Tuesday, November 18, 2008

"Meh" chosen for 30th anniversary of Collins English Dictionary

Kids, next time when your English teacher scolds you for using the Singlish word "meh" in class, tell him this: "You don't know meh? Meh is in the Collins dictionary liao!" From Times:
“Meh” started out in the US and Canada as an interjection signifying mediocrity or indifference and has evolved, via the internet and an episode of The Simpsons, into a common adjective meaning boring, apathetic or unimpressive in British English.

The word was chosen over hundreds of others nominated by the public for inclusion in the 30th anniversary edition of the dictionary, to be published next year. Jargonaut, frenemy and huggles were among entries suggested to the Word of Mouth campaign, run in conjunction with Waterstone’s.
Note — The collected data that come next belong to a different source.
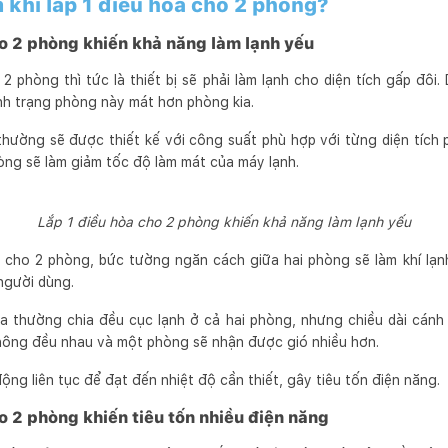
 khi lắp 1 điều hòa cho 2 phòng?
ho 2 phòng khiến khả năng làm lạnh yếu
2 phòng thì tức là thiết bị sẽ phải làm lạnh cho diện tích gấp đôi.
tình trạng phòng này mát hơn phòng kia.
hường sẽ được thiết kế với công suất phù hợp với từng diện tích p
òng sẽ làm giảm tốc độ làm mát của máy lạnh.
Lắp 1 điều hòa cho 2 phòng khiến khả năng làm lạnh yếu
òa cho 2 phòng, bức tường ngăn cách giữa hai phòng sẽ làm khí lạ
 người dùng.
a thường chia đều cục lạnh ở cả hai phòng, nhưng chiều dài cánh 
không đều nhau và một phòng sẽ nhận được gió nhiều hơn.
ộng liên tục để đạt đến nhiệt độ cần thiết, gây tiêu tốn điện năng.
o 2 phòng khiến tiêu tốn nhiều điện năng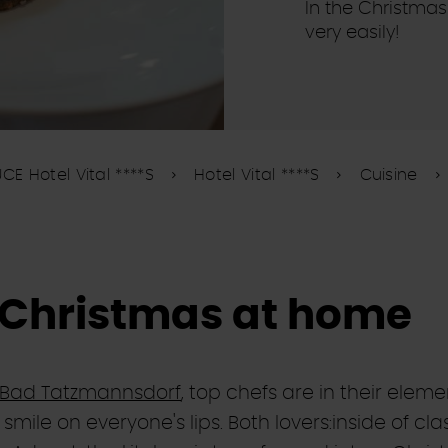
In the Christmas
very easily!
CE Hotel Vital ****S
Hotel Vital ****S
Cuisine
f Christmas at home
Bad Tatzmannsdorf
, top chefs are in their ele
ll smile on everyone's lips. Both lovers:inside of 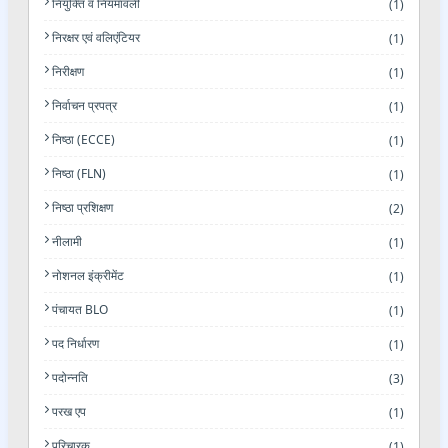
नियुक्ति व नियमावली
(1)
निरक्षर एवं वलिएंटियर
(1)
निरीक्षण
(1)
निर्वाचन प्रपत्र
(1)
निष्ठा (ECCE)
(1)
निष्ठा (FLN)
(1)
निष्ठा प्रशिक्षण
(2)
नीलामी
(1)
नोशनल इंक्रीमेंट
(1)
पंचायत BLO
(1)
पद निर्धारण
(1)
पदोन्नति
(3)
परख एप
(1)
परिचारक
(1)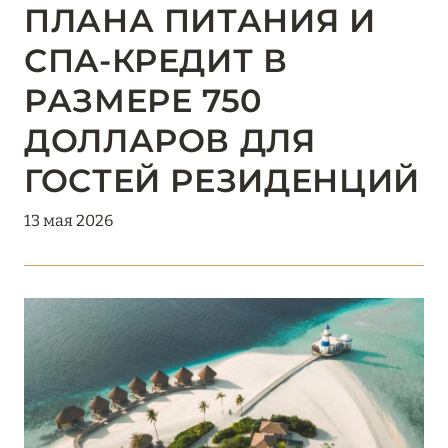
Подробнее
ПЛАНА ПИТАНИЯ И
СПА-КРЕДИТ В
18 мая 2026
РАЗМЕРЕ 750
THE ST. REGIS MALDIVES VOMMULI:
ДОЛЛАРОВ ДЛЯ
МАНИФЕСТ ЭСТЕТИКИ В САМОМ СЕРДЦЕ
ОКЕАНА
ГОСТЕЙ РЕЗИДЕНЦИЙ
Подробнее
13 мая 2026
27 апреля 2026
ПОЛНАЯ ПЕРЕЗАГРУЗКА: JUMEIRAH BALI,
ПРЯМОЙ ПЕРЕЛЁТ
Подробнее
20 марта 2026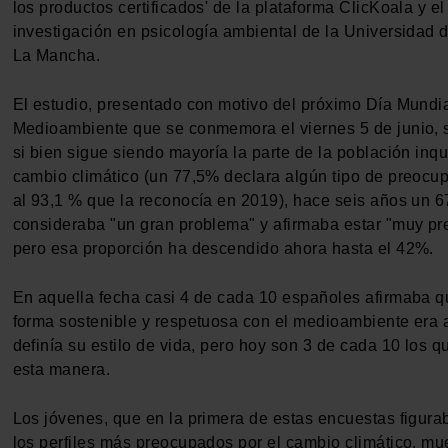
los productos certificados' de la plataforma ClicKoala y e
investigación en psicología ambiental de la Universidad d
La Mancha.
El estudio, presentado con motivo del próximo Día Mundia
Medioambiente que se conmemora el viernes 5 de junio, 
si bien sigue siendo mayoría la parte de la población inqu
cambio climático (un 77,5% declara algún tipo de preocup
al 93,1 % que la reconocía en 2019), hace seis años un 6
consideraba "un gran problema" y afirmaba estar "muy p
pero esa proporción ha descendido ahora hasta el 42%.
En aquella fecha casi 4 de cada 10 españoles afirmaba qu
forma sostenible y respetuosa con el medioambiente era 
definía su estilo de vida, pero hoy son 3 de cada 10 los 
esta manera.
Los jóvenes, que en la primera de estas encuestas figura
los perfiles más preocupados por el cambio climático, mu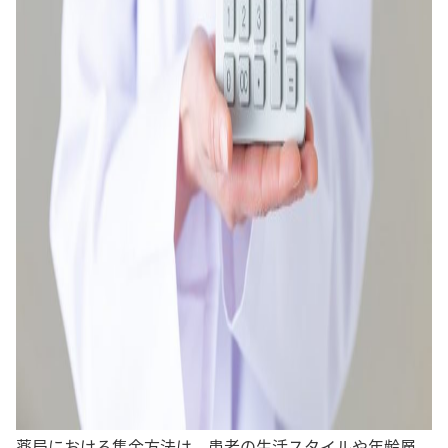
薬局における集金方法は、患者の生活スタイルや年齢層、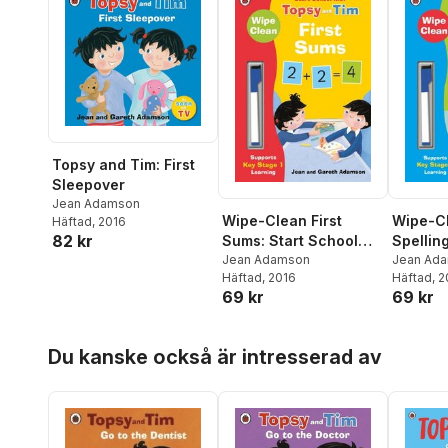
Topsy and Tim: First
Sleepover
Jean Adamson
Wipe-Cl
Wipe-Clean First
Häftad
, 2016
82 kr
Spelling
Sums: Start School
School 
Jean Ad
with Topsy and Tim
Jean Adamson
Häftad
, 
Häftad
, 2016
Tim
69 kr
69 kr
Hoppa över listan
Du kanske också är intresserad av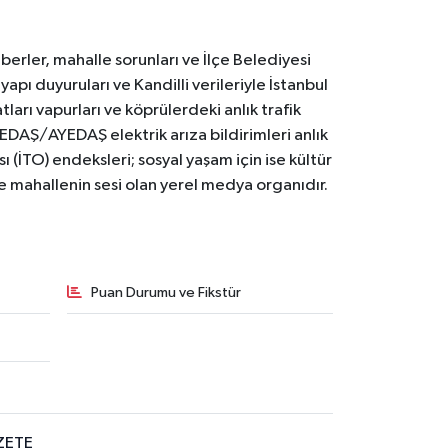
erler, mahalle sorunları ve İlçe Belediyesi
yapı duyuruları ve Kandilli verileriyle İstanbul
ları vapurları ve köprülerdeki anlık trafik
BEDAŞ/AYEDAŞ elektrik arıza bildirimleri anlık
ı (İTO) endeksleri; sosyal yaşam için ise kültür
ve mahallenin sesi olan yerel medya organıdır.
Puan Durumu ve Fikstür
ZETE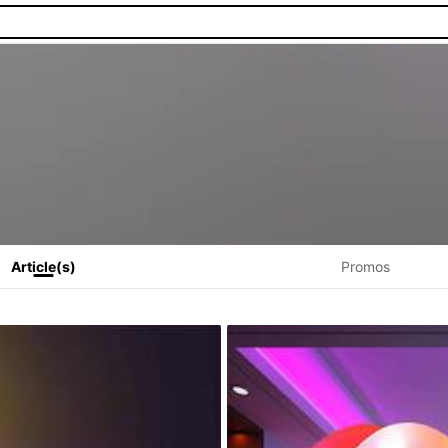
Article(s)
Promos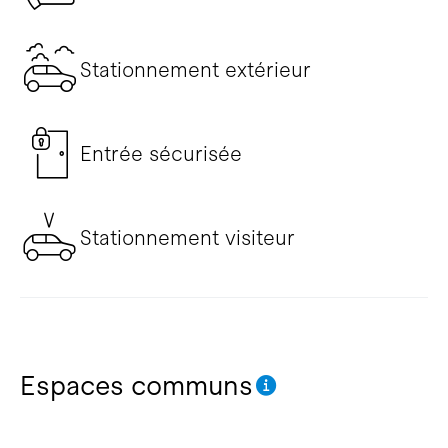
Stationnement extérieur
Entrée sécurisée
Stationnement visiteur
Espaces communs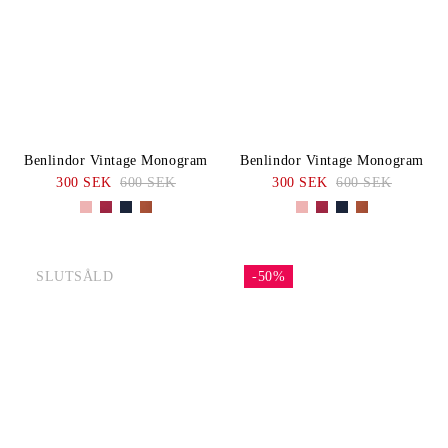
Benlindor Vintage Monogram
Benlindor Vintage Monogram
300 SEK
600 SEK
300 SEK
600 SEK
SLUTSÅLD
-50%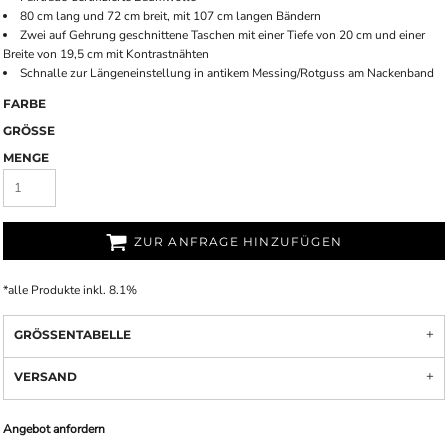
80 cm lang und 72 cm breit, mit 107 cm langen Bändern
Zwei auf Gehrung geschnittene Taschen mit einer Tiefe von 20 cm und einer
Breite von 19,5 cm mit Kontrastnähten
Schnalle zur Längeneinstellung in antikem Messing/Rotguss am Nackenband
FARBE
GRÖSSE
MENGE
ZUR ANFRAGE HINZUFÜGEN
*
alle Produkte inkl. 8.1%
GRÖSSENTABELLE
VERSAND
Angebot anfordern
The panel that made the final selection chose meh because of its frequent use today.

Meh was submitted by Erin Whyte, from Nottingham, who defined it as “an expression of utter boredom or an indication of how little you care for an idea”. The dictionary will say that meh can be used as an interjection to suggest indifference or boredom – or as an adjective to say something is mediocre or a person is unimpressed.

4 comments:

Anonymous said...

I like Collins Dictionary!

Yan said...

"The dictionary will say that meh can be used as an interjection to suggest indifference or boredom – or as an adjective to say something is mediocre or a person is unimpressed"

Hmmm. I'm so umimpressed with MEH as an English word.

Sir Thomas said...

I fear for the future of the English language.

lost said...

that definition isn't the same as the singlish usage, though, so technically your english teacher can still scold you.